Histogram and Stem & Leaf plot - Regression analysis

Exhibit 33.27 Histogram and Stem & Leaf plot reveals the shape of the distribution. The Stem & Leaf plots also enumerates the actual values. (Source: SPSS).

Normal probability plot and the de-trended normal probability plot - Regression analysis

Exhibit 33.28 The normal probability plot and the de-trended normal probability plot. (Source: SPSS).

The dependent and independent variables are assumed to follow normal distribution. Furthermore, in the case of multiple regression, this assumption is also applicable to the combination of variables.

If their distributions vary substantially from the normal distribution, the F test, which assesses the overall regression, and the t-test, which assesses statistical significance of the coefficients, may no longer remain valid. These tests assume that the residuals are distributed normally.
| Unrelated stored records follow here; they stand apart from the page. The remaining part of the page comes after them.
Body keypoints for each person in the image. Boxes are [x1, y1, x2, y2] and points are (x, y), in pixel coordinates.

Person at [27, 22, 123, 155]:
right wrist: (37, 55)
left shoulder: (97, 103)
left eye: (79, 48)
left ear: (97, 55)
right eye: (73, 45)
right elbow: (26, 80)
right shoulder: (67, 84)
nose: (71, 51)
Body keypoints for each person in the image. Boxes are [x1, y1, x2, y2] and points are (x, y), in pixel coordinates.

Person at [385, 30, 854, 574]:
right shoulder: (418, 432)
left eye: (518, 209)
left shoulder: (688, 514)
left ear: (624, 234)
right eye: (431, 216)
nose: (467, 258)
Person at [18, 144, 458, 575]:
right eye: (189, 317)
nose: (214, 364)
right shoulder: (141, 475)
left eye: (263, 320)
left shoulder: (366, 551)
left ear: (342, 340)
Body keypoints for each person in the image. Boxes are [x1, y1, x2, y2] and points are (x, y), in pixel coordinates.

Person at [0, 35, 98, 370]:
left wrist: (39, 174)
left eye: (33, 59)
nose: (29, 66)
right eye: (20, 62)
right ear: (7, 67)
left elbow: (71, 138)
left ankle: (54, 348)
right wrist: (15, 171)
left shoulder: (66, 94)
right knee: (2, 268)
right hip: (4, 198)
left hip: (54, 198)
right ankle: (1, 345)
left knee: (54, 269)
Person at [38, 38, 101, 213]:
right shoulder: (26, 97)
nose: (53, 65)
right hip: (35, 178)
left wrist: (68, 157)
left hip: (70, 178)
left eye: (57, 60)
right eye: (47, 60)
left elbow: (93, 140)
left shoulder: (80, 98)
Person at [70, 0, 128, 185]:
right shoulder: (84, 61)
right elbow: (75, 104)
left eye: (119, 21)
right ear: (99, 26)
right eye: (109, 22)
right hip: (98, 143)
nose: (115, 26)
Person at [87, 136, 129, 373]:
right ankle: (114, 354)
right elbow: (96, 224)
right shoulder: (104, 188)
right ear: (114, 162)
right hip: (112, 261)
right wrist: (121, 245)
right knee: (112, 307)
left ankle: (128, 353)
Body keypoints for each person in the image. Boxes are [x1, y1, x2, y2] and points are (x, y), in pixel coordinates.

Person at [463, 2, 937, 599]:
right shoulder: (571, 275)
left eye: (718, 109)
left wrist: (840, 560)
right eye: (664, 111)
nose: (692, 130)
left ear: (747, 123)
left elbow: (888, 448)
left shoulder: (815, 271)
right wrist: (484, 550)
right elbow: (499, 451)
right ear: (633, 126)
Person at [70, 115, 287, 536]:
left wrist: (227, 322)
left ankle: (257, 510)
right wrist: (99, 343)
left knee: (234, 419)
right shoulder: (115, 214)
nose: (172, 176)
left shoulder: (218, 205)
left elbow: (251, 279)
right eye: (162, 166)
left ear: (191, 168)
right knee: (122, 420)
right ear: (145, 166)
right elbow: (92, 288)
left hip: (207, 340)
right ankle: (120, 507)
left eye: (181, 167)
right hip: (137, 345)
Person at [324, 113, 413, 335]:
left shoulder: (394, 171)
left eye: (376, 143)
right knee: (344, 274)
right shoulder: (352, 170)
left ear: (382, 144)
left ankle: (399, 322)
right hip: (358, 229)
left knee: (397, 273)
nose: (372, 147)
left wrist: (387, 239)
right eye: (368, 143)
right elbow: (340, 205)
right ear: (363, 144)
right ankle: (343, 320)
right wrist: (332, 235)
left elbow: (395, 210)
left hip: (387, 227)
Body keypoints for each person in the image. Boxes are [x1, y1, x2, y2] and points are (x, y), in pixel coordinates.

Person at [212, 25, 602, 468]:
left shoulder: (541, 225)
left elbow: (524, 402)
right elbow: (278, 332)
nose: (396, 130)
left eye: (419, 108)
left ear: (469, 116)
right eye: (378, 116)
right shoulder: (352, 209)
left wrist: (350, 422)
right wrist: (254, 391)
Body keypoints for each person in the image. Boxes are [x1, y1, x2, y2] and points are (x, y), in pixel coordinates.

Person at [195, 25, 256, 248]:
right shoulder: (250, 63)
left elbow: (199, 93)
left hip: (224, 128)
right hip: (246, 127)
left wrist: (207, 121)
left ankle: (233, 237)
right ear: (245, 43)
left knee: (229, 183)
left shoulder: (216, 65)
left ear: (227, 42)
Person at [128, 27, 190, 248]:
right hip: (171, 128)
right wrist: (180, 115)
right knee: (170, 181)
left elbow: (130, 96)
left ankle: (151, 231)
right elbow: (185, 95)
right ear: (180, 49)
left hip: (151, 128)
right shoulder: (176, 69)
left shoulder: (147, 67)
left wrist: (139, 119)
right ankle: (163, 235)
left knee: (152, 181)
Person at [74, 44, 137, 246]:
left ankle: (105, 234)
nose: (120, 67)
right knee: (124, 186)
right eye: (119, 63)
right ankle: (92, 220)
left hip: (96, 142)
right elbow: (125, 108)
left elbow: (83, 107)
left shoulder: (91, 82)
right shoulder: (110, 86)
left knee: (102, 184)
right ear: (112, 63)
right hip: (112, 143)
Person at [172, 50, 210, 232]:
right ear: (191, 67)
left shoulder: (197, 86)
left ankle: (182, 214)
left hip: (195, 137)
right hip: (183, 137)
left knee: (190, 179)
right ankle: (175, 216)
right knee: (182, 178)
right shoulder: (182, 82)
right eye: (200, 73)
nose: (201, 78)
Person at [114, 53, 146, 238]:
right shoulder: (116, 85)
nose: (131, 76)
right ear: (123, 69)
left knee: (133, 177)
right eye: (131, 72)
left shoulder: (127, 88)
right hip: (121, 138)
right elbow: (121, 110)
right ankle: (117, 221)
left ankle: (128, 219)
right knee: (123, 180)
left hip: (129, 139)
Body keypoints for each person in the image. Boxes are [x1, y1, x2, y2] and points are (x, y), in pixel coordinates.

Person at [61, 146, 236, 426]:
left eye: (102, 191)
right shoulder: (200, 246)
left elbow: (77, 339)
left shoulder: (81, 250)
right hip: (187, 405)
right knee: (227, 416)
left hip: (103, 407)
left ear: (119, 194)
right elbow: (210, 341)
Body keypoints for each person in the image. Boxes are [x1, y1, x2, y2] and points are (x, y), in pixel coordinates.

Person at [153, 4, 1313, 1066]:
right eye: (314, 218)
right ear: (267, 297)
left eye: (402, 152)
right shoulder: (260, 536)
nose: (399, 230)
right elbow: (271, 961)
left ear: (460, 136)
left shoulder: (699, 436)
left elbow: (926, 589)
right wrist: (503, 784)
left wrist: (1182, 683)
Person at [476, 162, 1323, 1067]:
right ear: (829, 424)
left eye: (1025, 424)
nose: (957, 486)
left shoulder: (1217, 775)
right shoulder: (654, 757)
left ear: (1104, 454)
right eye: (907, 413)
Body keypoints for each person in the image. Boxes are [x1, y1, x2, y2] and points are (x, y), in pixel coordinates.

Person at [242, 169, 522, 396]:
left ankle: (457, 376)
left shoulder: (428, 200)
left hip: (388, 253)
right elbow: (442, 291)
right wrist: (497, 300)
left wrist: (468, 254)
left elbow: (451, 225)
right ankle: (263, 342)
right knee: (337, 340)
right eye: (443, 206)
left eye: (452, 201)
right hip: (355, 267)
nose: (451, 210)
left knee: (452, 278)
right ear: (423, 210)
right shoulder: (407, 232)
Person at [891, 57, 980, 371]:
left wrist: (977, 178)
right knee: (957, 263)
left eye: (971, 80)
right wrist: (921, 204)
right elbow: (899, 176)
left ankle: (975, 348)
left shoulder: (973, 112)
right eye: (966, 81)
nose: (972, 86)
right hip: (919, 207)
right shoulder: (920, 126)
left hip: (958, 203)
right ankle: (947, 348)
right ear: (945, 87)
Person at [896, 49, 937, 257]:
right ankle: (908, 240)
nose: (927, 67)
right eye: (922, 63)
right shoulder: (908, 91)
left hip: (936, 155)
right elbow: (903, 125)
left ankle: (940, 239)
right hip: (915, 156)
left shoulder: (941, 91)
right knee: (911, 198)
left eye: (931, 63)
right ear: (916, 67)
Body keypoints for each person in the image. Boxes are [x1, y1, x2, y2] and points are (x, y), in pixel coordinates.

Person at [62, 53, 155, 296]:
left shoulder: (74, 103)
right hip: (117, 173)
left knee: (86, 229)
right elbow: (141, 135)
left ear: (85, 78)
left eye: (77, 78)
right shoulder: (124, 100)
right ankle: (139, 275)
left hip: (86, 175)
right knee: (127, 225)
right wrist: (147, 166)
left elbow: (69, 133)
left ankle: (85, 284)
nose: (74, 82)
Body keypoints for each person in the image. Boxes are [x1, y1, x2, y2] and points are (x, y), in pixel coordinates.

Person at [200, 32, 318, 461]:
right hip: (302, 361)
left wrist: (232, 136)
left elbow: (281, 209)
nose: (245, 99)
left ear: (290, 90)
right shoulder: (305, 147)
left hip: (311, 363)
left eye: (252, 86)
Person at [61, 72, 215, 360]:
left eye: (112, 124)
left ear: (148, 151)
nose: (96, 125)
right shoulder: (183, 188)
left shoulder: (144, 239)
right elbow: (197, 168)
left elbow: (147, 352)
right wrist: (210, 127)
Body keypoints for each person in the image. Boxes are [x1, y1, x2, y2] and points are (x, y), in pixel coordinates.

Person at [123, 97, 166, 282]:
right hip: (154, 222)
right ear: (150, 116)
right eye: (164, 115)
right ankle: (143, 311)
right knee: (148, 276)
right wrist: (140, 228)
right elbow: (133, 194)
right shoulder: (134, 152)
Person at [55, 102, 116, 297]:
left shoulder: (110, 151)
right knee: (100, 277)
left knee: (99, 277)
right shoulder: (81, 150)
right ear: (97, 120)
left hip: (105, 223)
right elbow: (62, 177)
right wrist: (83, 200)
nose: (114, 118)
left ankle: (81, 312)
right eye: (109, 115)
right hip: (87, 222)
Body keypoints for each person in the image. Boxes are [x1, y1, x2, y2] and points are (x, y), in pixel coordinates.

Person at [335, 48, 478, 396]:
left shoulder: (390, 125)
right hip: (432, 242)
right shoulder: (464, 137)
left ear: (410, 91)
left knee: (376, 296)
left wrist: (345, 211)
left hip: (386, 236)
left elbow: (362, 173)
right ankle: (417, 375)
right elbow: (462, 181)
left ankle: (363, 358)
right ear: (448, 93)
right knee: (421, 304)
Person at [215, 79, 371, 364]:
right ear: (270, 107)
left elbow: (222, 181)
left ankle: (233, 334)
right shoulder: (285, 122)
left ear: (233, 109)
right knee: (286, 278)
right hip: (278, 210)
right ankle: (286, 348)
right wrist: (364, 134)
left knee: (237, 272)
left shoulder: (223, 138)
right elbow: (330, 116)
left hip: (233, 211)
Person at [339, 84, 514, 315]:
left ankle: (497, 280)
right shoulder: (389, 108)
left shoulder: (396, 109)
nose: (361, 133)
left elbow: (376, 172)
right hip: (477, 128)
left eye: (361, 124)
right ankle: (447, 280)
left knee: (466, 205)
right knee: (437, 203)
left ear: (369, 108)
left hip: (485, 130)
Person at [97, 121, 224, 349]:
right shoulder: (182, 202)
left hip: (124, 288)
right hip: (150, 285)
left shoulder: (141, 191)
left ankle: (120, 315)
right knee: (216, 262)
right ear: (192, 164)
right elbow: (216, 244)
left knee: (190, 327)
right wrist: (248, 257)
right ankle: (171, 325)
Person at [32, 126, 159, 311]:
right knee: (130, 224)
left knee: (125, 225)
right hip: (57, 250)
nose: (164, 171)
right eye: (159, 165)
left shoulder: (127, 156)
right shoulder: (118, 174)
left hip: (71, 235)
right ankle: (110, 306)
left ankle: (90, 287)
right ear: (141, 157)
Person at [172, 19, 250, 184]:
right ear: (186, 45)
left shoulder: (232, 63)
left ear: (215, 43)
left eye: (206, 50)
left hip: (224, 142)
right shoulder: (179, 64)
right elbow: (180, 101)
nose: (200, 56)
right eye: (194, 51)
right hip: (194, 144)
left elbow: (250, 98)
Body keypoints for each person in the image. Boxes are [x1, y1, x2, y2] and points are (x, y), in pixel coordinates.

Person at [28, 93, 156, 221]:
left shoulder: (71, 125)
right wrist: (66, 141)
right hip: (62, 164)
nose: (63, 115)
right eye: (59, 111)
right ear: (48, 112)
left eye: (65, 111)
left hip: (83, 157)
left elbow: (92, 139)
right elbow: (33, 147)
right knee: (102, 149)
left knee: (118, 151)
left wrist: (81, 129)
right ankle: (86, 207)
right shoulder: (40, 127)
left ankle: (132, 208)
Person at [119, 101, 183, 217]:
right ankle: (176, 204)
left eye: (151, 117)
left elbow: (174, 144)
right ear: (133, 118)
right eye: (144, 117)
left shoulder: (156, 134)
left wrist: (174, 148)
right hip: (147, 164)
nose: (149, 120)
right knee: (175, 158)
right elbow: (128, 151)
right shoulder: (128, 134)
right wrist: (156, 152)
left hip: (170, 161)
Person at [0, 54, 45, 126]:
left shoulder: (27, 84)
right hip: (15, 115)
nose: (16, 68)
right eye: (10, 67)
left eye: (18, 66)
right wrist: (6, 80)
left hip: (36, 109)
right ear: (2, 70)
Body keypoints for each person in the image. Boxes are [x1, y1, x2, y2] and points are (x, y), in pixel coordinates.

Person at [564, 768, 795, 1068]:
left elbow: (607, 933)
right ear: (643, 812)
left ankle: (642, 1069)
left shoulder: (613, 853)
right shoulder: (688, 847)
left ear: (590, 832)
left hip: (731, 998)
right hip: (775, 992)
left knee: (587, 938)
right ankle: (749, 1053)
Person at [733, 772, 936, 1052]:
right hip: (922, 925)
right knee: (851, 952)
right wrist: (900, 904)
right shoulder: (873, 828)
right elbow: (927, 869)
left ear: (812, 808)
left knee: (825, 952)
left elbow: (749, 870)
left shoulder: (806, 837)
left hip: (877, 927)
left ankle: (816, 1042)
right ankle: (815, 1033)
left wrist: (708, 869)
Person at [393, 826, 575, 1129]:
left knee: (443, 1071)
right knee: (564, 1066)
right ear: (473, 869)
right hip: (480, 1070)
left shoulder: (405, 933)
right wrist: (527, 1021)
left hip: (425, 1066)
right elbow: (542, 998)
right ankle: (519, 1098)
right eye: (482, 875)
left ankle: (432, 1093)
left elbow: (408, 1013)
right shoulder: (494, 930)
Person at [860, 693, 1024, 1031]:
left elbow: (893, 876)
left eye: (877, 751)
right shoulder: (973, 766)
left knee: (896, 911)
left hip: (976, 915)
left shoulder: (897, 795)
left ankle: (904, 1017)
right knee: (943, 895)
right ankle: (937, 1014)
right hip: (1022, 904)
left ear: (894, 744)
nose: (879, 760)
Univariate normality can be visually examined through the histogram and the stem & leaf plot (Exhibit 33.27), though this may be problematic for smaller samples. The normal probability plot, Exhibit 33.28, is a more reliable check. This compares the cumulative distribution of the data with that for a normal distribution. If data is normal, it is scattered close to the diagonal which represents the theoretical normal distribution.

Additionally, the Kurtosis statistic tests for “peakedness” or “flatness” of the data, and the skewness statistic is a measure for skewness.